→ **TEXTO FUENTE**:
Aquella madrugada de verano en que entró a la ducha para sobrevivir al calor de diciembre, Erika ya estaba en pareja con quien hoy es su esposa, Carolina. Ya eran “una familia chiquita”, pero Erika seguía cargando con todo ese peso muerto.

La depresión no es algo que desaparezca, menos en poco tiempo. “Había cosas que me pasaban que no las hablaba ni con ella. Venía muy triste, muy agotada y se habían sumado cuestiones con mi cuerpo porque había aumentado mucho de peso. Si tuviera que graficar la depresión diría que es como si el camino siguiera, porque siempre sigue ahí, y de repente volvés a bajar: otro pozo”.

Así que esa noche cuando salió de la ducha Erika se puso la remera, caminó hasta la cocina y encendió una hornalla. La remera no era de algodón sino de acetato, una tela medio brillante, artificial, que se usa mucho porque no encoge, no destiñe ni se arruga.

“Cuando prendí la hornalla no vi que había un repasador encima. Y cuando se empieza a prender fuego, en vez de tirarlo al piso o a la pileta y abrir la canilla lo agarré y lo sacudí para tratar de apagarlo. Ni lo pensé. Yo me había puesto perfume en el cuello y también en la ropa así que en una milésima de segundo la llama vino directo hacia mi remera”, describe y se toca el pecho, como tratando de apagarlo.

 

“Me acuerdo que bajé la mirada y me vi en llamas, literalmente, como en las películas”, sigue. Gritó tanto que su esposa salió del baño corriendo e intentó envolverla con el toallón, pero ya era tarde. “Logré sacarme la remera y el corpiño, pero el fuego ya me había comido parte de la masa muscular de los pechos”.

Desmayarse para no sentir habría sido útil pero Erika nunca perdió la conciencia, por lo que registró cada detalle: ella envuelta en fuego de la cintura hacia arriba; ella esperando a la ambulancia que nunca llegó; ella temblando de miedo en el hospital viendo cómo le despegaban con una pinza la piel quemada del cuerpo.

“Me estaban dando morfina, y yo en mi cabeza trataba de no desvanecerme porque pensaba: si me duermo me caigo al piso, si me caigo me infecto y si me infecto me muero”.

→ **EXTRACTOS DE DATOS**:
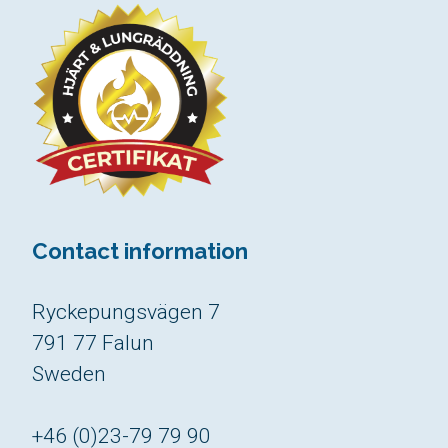
Contact information
Ryckepungsvägen 7
791 77 Falun
Sweden
+46 (0)23-79 79 90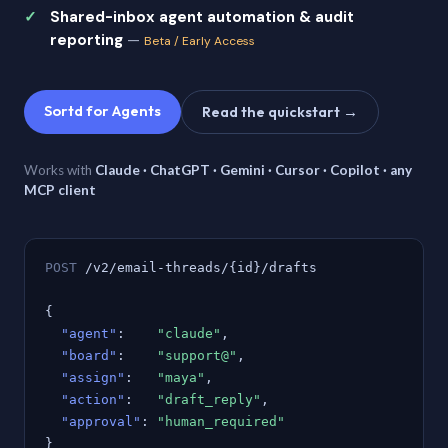
Shared-inbox agent automation & audit
reporting
—
Beta / Early Access
Sortd for Agents
Read the quickstart →
Works with
Claude · ChatGPT · Gemini · Cursor · Copilot · any
MCP client
POST
/v2/email-threads/{id}/drafts
{
"agent"
:
"claude"
,
"board"
:
"support@"
,
"assign"
:
"maya"
,
"action"
:
"draft_reply"
,
"approval"
:
"human_required"
}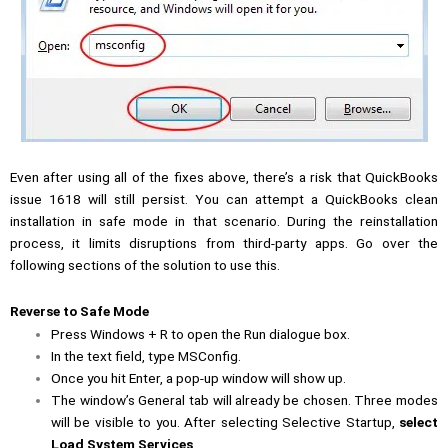
Even after using all of the fixes above, there’s a risk that QuickBooks
issue 1618 will still persist. You can attempt a QuickBooks clean
installation in safe mode in that scenario. During the reinstallation
process, it limits disruptions from third-party apps. Go over the
following sections of the solution to use this.
Reverse to Safe Mode
Press Windows + R to open the Run dialogue box.
In the text field, type MSConfig.
Once you hit Enter, a pop-up window will show up.
The window’s General tab will already be chosen. Three modes
will be visible to you. After selecting Selective Startup,
select
Load System Services
.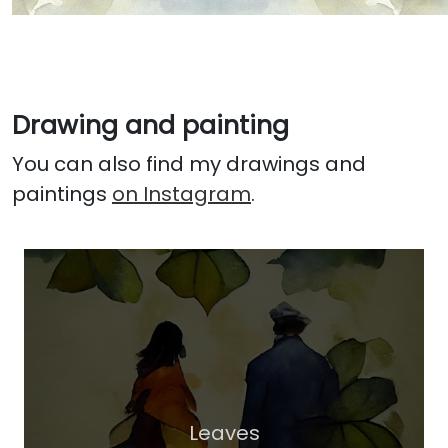
Drawing and painting
You can also find my drawings and
paintings
on Instagram
.
Leaves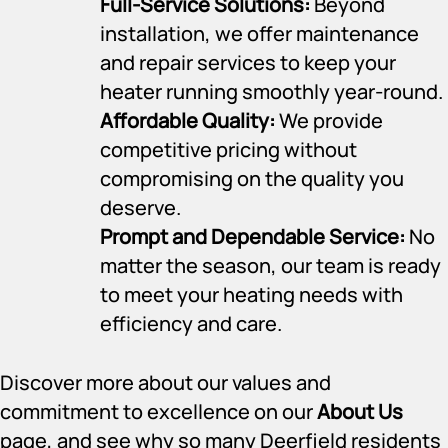
Full-Service Solutions:
Beyond
installation, we offer maintenance
and repair services to keep your
heater running smoothly year-round.
Affordable Quality:
We provide
competitive pricing without
compromising on the quality you
deserve.
Prompt and Dependable Service:
No
matter the season, our team is ready
to meet your heating needs with
efficiency and care.
Discover more about our values and
commitment to excellence on our
About Us
page, and see why so many Deerfield residents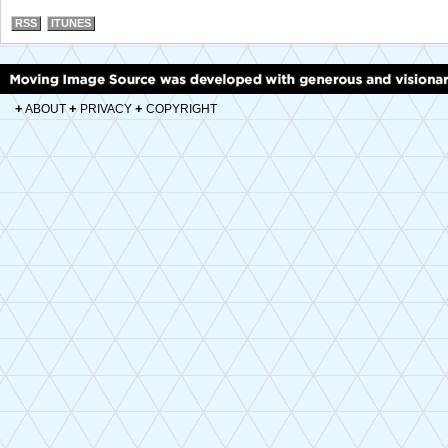
RSS
ITUNES
+
+
+
ABOUT
PRIVACY
COPYRIGHT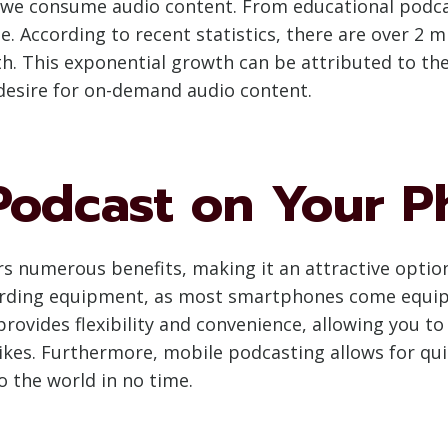
 we consume audio content. From educational podcas
e. According to recent statistics, there are over 2 m
. This exponential growth can be attributed to the 
desire for on-demand audio content.
odcast on Your P
 numerous benefits, making it an attractive option f
cording equipment, as most smartphones come equip
rovides flexibility and convenience, allowing you to
kes. Furthermore, mobile podcasting allows for qui
o the world in no time.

→ **DESCRIPCIÓN DE LA TAREA**:
Según el relato del accidente de Erika, ¿de qué tela era la remera que se puso al salir de la ducha?

→ **RESPUESTA**:
De acetato.